■ **TASK PROMPT**:
Copy every edit-setting record below character for character, keeping each line as given.

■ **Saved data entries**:
==*==

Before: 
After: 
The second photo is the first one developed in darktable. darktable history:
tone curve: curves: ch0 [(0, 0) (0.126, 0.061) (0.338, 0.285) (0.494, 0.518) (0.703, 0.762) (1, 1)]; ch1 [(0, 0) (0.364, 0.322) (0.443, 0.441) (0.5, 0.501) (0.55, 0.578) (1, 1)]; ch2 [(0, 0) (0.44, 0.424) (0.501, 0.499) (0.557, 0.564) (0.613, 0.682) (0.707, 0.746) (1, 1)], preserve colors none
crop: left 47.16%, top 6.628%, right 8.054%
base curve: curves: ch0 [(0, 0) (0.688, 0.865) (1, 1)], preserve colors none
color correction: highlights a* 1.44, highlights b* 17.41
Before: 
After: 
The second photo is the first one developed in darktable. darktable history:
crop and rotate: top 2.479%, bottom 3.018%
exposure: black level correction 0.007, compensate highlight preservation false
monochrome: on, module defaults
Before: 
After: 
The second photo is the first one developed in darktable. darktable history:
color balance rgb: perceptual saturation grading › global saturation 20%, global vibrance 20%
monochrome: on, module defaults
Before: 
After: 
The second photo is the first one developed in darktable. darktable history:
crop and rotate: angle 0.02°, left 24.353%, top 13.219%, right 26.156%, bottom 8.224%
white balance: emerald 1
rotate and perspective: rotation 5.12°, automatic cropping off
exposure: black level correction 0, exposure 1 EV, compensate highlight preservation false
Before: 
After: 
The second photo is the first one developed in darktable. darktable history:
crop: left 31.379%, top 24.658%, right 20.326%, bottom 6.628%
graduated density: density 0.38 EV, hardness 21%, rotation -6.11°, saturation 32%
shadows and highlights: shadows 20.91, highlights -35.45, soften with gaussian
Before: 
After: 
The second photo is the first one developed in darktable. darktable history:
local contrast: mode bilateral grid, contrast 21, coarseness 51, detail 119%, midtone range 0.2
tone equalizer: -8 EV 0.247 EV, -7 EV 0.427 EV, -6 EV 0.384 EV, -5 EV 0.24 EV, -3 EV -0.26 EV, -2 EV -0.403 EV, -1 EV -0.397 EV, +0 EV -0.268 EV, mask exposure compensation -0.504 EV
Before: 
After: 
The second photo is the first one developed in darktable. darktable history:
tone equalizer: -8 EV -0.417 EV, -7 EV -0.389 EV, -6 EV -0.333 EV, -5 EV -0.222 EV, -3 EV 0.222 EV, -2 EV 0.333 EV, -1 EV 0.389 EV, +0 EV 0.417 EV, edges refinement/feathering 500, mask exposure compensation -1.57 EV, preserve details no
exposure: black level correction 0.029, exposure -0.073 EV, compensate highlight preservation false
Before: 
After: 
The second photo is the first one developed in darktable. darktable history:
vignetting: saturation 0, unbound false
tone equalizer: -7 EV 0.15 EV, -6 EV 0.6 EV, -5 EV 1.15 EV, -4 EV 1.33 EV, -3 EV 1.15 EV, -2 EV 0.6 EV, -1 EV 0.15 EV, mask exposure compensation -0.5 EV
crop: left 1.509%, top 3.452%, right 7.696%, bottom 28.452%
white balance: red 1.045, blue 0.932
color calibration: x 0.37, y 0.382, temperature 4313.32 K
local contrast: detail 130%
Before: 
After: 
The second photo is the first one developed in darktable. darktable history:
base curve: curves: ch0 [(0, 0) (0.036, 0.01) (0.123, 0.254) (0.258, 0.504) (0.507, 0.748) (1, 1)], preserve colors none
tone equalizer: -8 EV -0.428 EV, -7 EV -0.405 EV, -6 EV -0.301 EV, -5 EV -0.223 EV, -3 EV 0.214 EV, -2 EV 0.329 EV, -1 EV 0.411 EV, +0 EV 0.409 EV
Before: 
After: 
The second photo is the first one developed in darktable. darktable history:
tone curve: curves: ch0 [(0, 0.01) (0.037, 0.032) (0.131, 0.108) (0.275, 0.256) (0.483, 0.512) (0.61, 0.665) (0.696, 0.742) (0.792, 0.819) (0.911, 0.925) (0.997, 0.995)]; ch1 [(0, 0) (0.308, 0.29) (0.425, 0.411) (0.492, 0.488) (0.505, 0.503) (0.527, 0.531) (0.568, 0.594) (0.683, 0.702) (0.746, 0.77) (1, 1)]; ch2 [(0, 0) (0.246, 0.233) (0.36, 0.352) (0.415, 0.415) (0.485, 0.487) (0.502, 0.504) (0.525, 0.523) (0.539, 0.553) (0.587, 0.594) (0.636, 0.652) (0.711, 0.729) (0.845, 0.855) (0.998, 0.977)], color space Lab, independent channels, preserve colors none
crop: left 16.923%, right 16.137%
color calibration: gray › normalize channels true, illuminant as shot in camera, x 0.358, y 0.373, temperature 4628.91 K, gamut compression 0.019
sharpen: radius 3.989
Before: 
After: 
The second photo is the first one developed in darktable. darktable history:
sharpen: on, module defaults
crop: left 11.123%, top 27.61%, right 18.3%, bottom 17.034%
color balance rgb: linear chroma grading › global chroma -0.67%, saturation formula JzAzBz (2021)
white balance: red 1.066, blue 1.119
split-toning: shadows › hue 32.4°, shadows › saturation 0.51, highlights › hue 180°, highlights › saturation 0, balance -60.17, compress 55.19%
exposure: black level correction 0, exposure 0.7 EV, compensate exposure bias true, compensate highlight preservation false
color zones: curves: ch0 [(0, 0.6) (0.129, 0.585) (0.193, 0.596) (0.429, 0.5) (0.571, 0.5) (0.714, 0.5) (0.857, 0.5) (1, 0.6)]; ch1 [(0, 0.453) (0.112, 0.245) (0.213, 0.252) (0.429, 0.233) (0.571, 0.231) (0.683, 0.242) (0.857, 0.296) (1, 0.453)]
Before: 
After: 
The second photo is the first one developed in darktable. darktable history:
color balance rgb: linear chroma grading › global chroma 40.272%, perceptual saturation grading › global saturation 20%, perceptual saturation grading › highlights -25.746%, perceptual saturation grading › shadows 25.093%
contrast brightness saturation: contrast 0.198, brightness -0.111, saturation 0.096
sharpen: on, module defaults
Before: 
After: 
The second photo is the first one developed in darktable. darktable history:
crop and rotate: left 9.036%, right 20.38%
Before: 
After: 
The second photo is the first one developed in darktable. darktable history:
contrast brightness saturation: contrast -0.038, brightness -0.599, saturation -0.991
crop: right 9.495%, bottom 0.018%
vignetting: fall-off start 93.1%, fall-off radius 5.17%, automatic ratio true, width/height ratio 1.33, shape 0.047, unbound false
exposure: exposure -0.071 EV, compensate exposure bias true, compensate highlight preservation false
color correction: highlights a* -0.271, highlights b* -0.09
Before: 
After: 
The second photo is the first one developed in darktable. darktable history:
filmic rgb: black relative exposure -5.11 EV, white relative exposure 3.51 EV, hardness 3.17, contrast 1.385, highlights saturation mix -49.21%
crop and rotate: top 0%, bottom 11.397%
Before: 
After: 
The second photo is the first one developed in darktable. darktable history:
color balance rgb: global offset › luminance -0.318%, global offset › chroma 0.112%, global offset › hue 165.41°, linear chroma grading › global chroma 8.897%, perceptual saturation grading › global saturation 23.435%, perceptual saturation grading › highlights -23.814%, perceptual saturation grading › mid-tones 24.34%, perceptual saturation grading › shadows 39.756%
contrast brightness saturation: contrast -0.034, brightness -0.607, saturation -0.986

==*==

■ **EXERCISE OUTPUT**:
Before: 
After: 
The second photo is the first one developed in darktable. darktable history:
tone curve: curves: ch0 [(0, 0) (0.126, 0.061) (0.338, 0.285) (0.494, 0.518) (0.703, 0.762) (1, 1)]; ch1 [(0, 0) (0.364, 0.322) (0.443, 0.441) (0.5, 0.501) (0.55, 0.578) (1, 1)]; ch2 [(0, 0) (0.44, 0.424) (0.501, 0.499) (0.557, 0.564) (0.613, 0.682) (0.707, 0.746) (1, 1)], preserve colors none
crop: left 47.16%, top 6.628%, right 8.054%
base curve: curves: ch0 [(0, 0) (0.688, 0.865) (1, 1)], preserve colors none
color correction: highlights a* 1.44, highlights b* 17.41
Before: 
After: 
The second photo is the first one developed in darktable. darktable history:
crop and rotate: top 2.479%, bottom 3.018%
exposure: black level correction 0.007, compensate highlight preservation false
monochrome: on, module defaults
Before: 
After: 
The second photo is the first one developed in darktable. darktable history:
color balance rgb: perceptual saturation grading › global saturation 20%, global vibrance 20%
monochrome: on, module defaults
Before: 
After: 
The second photo is the first one developed in darktable. darktable history:
crop and rotate: angle 0.02°, left 24.353%, top 13.219%, right 26.156%, bottom 8.224%
white balance: emerald 1
rotate and perspective: rotation 5.12°, automatic cropping off
exposure: black level correction 0, exposure 1 EV, compensate highlight preservation false
Before: 
After: 
The second photo is the first one developed in darktable. darktable history:
crop: left 31.379%, top 24.658%, right 20.326%, bottom 6.628%
graduated density: density 0.38 EV, hardness 21%, rotation -6.11°, saturation 32%
shadows and highlights: shadows 20.91, highlights -35.45, soften with gaussian
Before: 
After: 
The second photo is the first one developed in darktable. darktable history:
local contrast: mode bilateral grid, contrast 21, coarseness 51, detail 119%, midtone range 0.2
tone equalizer: -8 EV 0.247 EV, -7 EV 0.427 EV, -6 EV 0.384 EV, -5 EV 0.24 EV, -3 EV -0.26 EV, -2 EV -0.403 EV, -1 EV -0.397 EV, +0 EV -0.268 EV, mask exposure compensation -0.504 EV
Before: 
After: 
The second photo is the first one developed in darktable. darktable history:
tone equalizer: -8 EV -0.417 EV, -7 EV -0.389 EV, -6 EV -0.333 EV, -5 EV -0.222 EV, -3 EV 0.222 EV, -2 EV 0.333 EV, -1 EV 0.389 EV, +0 EV 0.417 EV, edges refinement/feathering 500, mask exposure compensation -1.57 EV, preserve details no
exposure: black level correction 0.029, exposure -0.073 EV, compensate highlight preservation false
Before: 
After: 
The second photo is the first one developed in darktable. darktable history:
vignetting: saturation 0, unbound false
tone equalizer: -7 EV 0.15 EV, -6 EV 0.6 EV, -5 EV 1.15 EV, -4 EV 1.33 EV, -3 EV 1.15 EV, -2 EV 0.6 EV, -1 EV 0.15 EV, mask exposure compensation -0.5 EV
crop: left 1.509%, top 3.452%, right 7.696%, bottom 28.452%
white balance: red 1.045, blue 0.932
color calibration: x 0.37, y 0.382, temperature 4313.32 K
local contrast: detail 130%
Before: 
After: 
The second photo is the first one developed in darktable. darktable history:
base curve: curves: ch0 [(0, 0) (0.036, 0.01) (0.123, 0.254) (0.258, 0.504) (0.507, 0.748) (1, 1)], preserve colors none
tone equalizer: -8 EV -0.428 EV, -7 EV -0.405 EV, -6 EV -0.301 EV, -5 EV -0.223 EV, -3 EV 0.214 EV, -2 EV 0.329 EV, -1 EV 0.411 EV, +0 EV 0.409 EV
Before: 
After: 
The second photo is the first one developed in darktable. darktable history:
tone curve: curves: ch0 [(0, 0.01) (0.037, 0.032) (0.131, 0.108) (0.275, 0.256) (0.483, 0.512) (0.61, 0.665) (0.696, 0.742) (0.792, 0.819) (0.911, 0.925) (0.997, 0.995)]; ch1 [(0, 0) (0.308, 0.29) (0.425, 0.411) (0.492, 0.488) (0.505, 0.503) (0.527, 0.531) (0.568, 0.594) (0.683, 0.702) (0.746, 0.77) (1, 1)]; ch2 [(0, 0) (0.246, 0.233) (0.36, 0.352) (0.415, 0.415) (0.485, 0.487) (0.502, 0.504) (0.525, 0.523) (0.539, 0.553) (0.587, 0.594) (0.636, 0.652) (0.711, 0.729) (0.845, 0.855) (0.998, 0.977)], color space Lab, independent channels, preserve colors none
crop: left 16.923%, right 16.137%
color calibration: gray › normalize channels true, illuminant as shot in camera, x 0.358, y 0.373, temperature 4628.91 K, gamut compression 0.019
sharpen: radius 3.989
Before: 
After: 
The second photo is the first one developed in darktable. darktable history:
sharpen: on, module defaults
crop: left 11.123%, top 27.61%, right 18.3%, bottom 17.034%
color balance rgb: linear chroma grading › global chroma -0.67%, saturation formula JzAzBz (2021)
white balance: red 1.066, blue 1.119
split-toning: shadows › hue 32.4°, shadows › saturation 0.51, highlights › hue 180°, highlights › saturation 0, balance -60.17, compress 55.19%
exposure: black level correction 0, exposure 0.7 EV, compensate exposure bias true, compensate highlight preservation false
color zones: curves: ch0 [(0, 0.6) (0.129, 0.585) (0.193, 0.596) (0.429, 0.5) (0.571, 0.5) (0.714, 0.5) (0.857, 0.5) (1, 0.6)]; ch1 [(0, 0.453) (0.112, 0.245) (0.213, 0.252) (0.429, 0.233) (0.571, 0.231) (0.683, 0.242) (0.857, 0.296) (1, 0.453)]
Before: 
After: 
The second photo is the first one developed in darktable. darktable history:
color balance rgb: linear chroma grading › global chroma 40.272%, perceptual saturation grading › global saturation 20%, perceptual saturation grading › highlights -25.746%, perceptual saturation grading › shadows 25.093%
contrast brightness saturation: contrast 0.198, brightness -0.111, saturation 0.096
sharpen: on, module defaults
Before: 
After: 
The second photo is the first one developed in darktable. darktable history:
crop and rotate: left 9.036%, right 20.38%
Before: 
After: 
The second photo is the first one developed in darktable. darktable history:
contrast brightness saturation: contrast -0.038, brightness -0.599, saturation -0.991
crop: right 9.495%, bottom 0.018%
vignetting: fall-off start 93.1%, fall-off radius 5.17%, automatic ratio true, width/height ratio 1.33, shape 0.047, unbound false
exposure: exposure -0.071 EV, compensate exposure bias true, compensate highlight preservation false
color correction: highlights a* -0.271, highlights b* -0.09
Before: 
After: 
The second photo is the first one developed in darktable. darktable history:
filmic rgb: black relative exposure -5.11 EV, white relative exposure 3.51 EV, hardness 3.17, contrast 1.385, highlights saturation mix -49.21%
crop and rotate: top 0%, bottom 11.397%
Before: 
After: 
The second photo is the first one developed in darktable. darktable history:
color balance rgb: global offset › luminance -0.318%, global offset › chroma 0.112%, global offset › hue 165.41°, linear chroma grading › global chroma 8.897%, perceptual saturation grading › global saturation 23.435%, perceptual saturation grading › highlights -23.814%, perceptual saturation grading › mid-tones 24.34%, perceptual saturation grading › shadows 39.756%
contrast brightness saturation: contrast -0.034, brightness -0.607, saturation -0.986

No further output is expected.